TASK STATEMENT:
Reproduce all of the data below verbatim, line by line, changing nothing.

THE RECORDS:
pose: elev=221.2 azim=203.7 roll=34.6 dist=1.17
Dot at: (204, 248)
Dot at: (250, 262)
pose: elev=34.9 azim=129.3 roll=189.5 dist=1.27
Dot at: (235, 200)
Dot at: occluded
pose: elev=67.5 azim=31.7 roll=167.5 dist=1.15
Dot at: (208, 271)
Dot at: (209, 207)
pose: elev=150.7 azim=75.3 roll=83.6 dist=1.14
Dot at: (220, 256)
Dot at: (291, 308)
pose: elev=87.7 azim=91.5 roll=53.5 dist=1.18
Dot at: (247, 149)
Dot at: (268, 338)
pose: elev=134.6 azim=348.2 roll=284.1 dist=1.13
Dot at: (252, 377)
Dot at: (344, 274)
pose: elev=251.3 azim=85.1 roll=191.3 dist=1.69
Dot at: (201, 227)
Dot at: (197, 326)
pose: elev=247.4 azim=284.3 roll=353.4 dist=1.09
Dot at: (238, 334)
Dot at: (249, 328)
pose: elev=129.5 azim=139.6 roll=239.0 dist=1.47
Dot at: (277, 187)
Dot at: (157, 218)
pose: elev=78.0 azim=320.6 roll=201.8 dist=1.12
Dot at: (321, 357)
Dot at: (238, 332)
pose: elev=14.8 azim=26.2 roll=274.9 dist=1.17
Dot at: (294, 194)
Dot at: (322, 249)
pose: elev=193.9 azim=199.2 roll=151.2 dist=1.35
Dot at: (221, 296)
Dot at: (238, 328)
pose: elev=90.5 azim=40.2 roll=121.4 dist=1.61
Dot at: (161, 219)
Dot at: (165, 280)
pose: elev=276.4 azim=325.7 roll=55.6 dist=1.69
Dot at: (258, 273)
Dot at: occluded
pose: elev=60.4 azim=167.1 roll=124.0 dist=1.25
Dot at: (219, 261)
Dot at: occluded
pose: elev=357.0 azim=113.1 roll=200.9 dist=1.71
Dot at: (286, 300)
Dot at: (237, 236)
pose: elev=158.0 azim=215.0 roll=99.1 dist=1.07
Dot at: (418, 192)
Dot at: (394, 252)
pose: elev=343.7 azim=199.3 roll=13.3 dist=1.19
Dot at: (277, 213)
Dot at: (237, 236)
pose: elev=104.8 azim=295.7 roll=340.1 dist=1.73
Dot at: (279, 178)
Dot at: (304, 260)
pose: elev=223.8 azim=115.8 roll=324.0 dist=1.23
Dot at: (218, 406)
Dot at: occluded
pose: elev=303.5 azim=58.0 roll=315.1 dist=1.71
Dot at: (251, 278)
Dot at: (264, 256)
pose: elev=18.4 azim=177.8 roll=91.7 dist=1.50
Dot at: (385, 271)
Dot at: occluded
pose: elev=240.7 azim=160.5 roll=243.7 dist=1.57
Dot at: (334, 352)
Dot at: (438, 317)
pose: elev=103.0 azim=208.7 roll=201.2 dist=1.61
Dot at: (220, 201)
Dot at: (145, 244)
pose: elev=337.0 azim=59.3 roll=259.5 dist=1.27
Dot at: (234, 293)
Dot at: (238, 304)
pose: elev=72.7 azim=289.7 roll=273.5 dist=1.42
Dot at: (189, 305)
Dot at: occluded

TASK SOLUTION:
pose: elev=221.2 azim=203.7 roll=34.6 dist=1.17
Dot at: (204, 248)
Dot at: (250, 262)
pose: elev=34.9 azim=129.3 roll=189.5 dist=1.27
Dot at: (235, 200)
Dot at: occluded
pose: elev=67.5 azim=31.7 roll=167.5 dist=1.15
Dot at: (208, 271)
Dot at: (209, 207)
pose: elev=150.7 azim=75.3 roll=83.6 dist=1.14
Dot at: (220, 256)
Dot at: (291, 308)
pose: elev=87.7 azim=91.5 roll=53.5 dist=1.18
Dot at: (247, 149)
Dot at: (268, 338)
pose: elev=134.6 azim=348.2 roll=284.1 dist=1.13
Dot at: (252, 377)
Dot at: (344, 274)
pose: elev=251.3 azim=85.1 roll=191.3 dist=1.69
Dot at: (201, 227)
Dot at: (197, 326)
pose: elev=247.4 azim=284.3 roll=353.4 dist=1.09
Dot at: (238, 334)
Dot at: (249, 328)
pose: elev=129.5 azim=139.6 roll=239.0 dist=1.47
Dot at: (277, 187)
Dot at: (157, 218)
pose: elev=78.0 azim=320.6 roll=201.8 dist=1.12
Dot at: (321, 357)
Dot at: (238, 332)
pose: elev=14.8 azim=26.2 roll=274.9 dist=1.17
Dot at: (294, 194)
Dot at: (322, 249)
pose: elev=193.9 azim=199.2 roll=151.2 dist=1.35
Dot at: (221, 296)
Dot at: (238, 328)
pose: elev=90.5 azim=40.2 roll=121.4 dist=1.61
Dot at: (161, 219)
Dot at: (165, 280)
pose: elev=276.4 azim=325.7 roll=55.6 dist=1.69
Dot at: (258, 273)
Dot at: occluded
pose: elev=60.4 azim=167.1 roll=124.0 dist=1.25
Dot at: (219, 261)
Dot at: occluded
pose: elev=357.0 azim=113.1 roll=200.9 dist=1.71
Dot at: (286, 300)
Dot at: (237, 236)
pose: elev=158.0 azim=215.0 roll=99.1 dist=1.07
Dot at: (418, 192)
Dot at: (394, 252)
pose: elev=343.7 azim=199.3 roll=13.3 dist=1.19
Dot at: (277, 213)
Dot at: (237, 236)
pose: elev=104.8 azim=295.7 roll=340.1 dist=1.73
Dot at: (279, 178)
Dot at: (304, 260)
pose: elev=223.8 azim=115.8 roll=324.0 dist=1.23
Dot at: (218, 406)
Dot at: occluded
pose: elev=303.5 azim=58.0 roll=315.1 dist=1.71
Dot at: (251, 278)
Dot at: (264, 256)
pose: elev=18.4 azim=177.8 roll=91.7 dist=1.50
Dot at: (385, 271)
Dot at: occluded
pose: elev=240.7 azim=160.5 roll=243.7 dist=1.57
Dot at: (334, 352)
Dot at: (438, 317)
pose: elev=103.0 azim=208.7 roll=201.2 dist=1.61
Dot at: (220, 201)
Dot at: (145, 244)
pose: elev=337.0 azim=59.3 roll=259.5 dist=1.27
Dot at: (234, 293)
Dot at: (238, 304)
pose: elev=72.7 azim=289.7 roll=273.5 dist=1.42
Dot at: (189, 305)
Dot at: occluded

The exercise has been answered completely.